Lee’s anachronous setting choice gave her artistic liberties, she said. “It’s pretty much totally rewritten,” she said.
The company did not have to be strict with the language, which allowed it to have a more relaxed tone. Lee also added in plot points and scenes that didn’t exist in the book. “I want to see more characters interact, relationships deepen,” Lee wrote in the playbill.
The play’s plot is timeless, Bjornsti, who played Emma, said. The characters are “very real people,” she said. “It’s about a woman’s relationship with her father, with her best friend, with the people in her town.”
Bjornsti, who has performed with the company since 2015, said she enjoys performing in Riverside Park despite the challenge of the noise of the city. “People walk up and they’re like, ‘Oh, my God, they’re doing a Shakespeare,’” she said. “We’re here, right here, right now in the middle of Riverside Park.”
Louis Felix, a tourist from LA, found out about the production by walking through the park, and it was his first time seeing a play in a park. “It seemed like a really New York experience,” he said.
Since the play features many picnic scenes, the outdoor setting added to the experience, audience member Sasha Tailor said. The play was also fun to see live because the movie adaptation with Anya Taylor-Joy came right before the lockdown, she said.

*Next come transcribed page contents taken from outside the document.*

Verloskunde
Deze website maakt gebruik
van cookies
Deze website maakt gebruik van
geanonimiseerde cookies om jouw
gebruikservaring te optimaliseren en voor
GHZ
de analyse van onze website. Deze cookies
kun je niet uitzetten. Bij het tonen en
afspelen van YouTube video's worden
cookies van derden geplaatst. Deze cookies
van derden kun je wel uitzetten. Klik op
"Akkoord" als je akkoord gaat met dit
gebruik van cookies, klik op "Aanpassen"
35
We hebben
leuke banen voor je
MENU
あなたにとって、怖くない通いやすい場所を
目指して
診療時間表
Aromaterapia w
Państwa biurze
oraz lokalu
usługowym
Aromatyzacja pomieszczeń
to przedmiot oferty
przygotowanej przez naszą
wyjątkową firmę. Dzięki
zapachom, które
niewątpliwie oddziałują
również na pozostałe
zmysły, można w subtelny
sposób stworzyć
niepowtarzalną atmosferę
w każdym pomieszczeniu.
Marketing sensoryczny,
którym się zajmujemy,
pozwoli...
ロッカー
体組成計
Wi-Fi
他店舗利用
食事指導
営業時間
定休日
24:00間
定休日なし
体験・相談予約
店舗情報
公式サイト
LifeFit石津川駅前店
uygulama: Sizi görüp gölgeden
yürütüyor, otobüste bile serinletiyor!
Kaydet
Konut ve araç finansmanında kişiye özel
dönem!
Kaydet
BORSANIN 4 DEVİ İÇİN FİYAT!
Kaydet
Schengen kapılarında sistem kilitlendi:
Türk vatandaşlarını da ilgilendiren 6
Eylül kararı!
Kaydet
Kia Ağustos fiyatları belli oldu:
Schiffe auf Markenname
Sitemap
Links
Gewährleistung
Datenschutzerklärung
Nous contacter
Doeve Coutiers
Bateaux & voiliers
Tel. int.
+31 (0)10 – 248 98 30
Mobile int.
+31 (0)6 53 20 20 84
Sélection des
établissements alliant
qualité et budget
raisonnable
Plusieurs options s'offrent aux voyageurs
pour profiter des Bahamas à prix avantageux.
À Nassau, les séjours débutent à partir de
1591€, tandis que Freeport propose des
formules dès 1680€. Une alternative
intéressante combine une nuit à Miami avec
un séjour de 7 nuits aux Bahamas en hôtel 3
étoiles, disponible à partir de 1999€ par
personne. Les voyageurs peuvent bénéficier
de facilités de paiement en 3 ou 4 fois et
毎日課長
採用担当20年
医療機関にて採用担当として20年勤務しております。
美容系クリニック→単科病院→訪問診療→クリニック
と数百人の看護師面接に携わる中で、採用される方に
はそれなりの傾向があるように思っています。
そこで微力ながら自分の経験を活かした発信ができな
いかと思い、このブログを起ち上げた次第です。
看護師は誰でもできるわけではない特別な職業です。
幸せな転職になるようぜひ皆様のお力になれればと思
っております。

The setting makes the production accessible, which aligns with the company’s mission, Lee said. According to the website, they strive to “delight our diverse audiences with intimate and accessible interpretations of classical literature.”
The company furthers this mission by offering free tickets with no reservations needed, Lee said. “A lot of people said that they’ve never even been to theater before, but they come to us,” she said.
Art allows Lee to unite people in her audience, including those who don’t usually experience theater, she said. “Being who I am, who has always been an outsider in every aspect of my life, to create something where we all can come together and share an hour and a half and enjoy something, is magical.”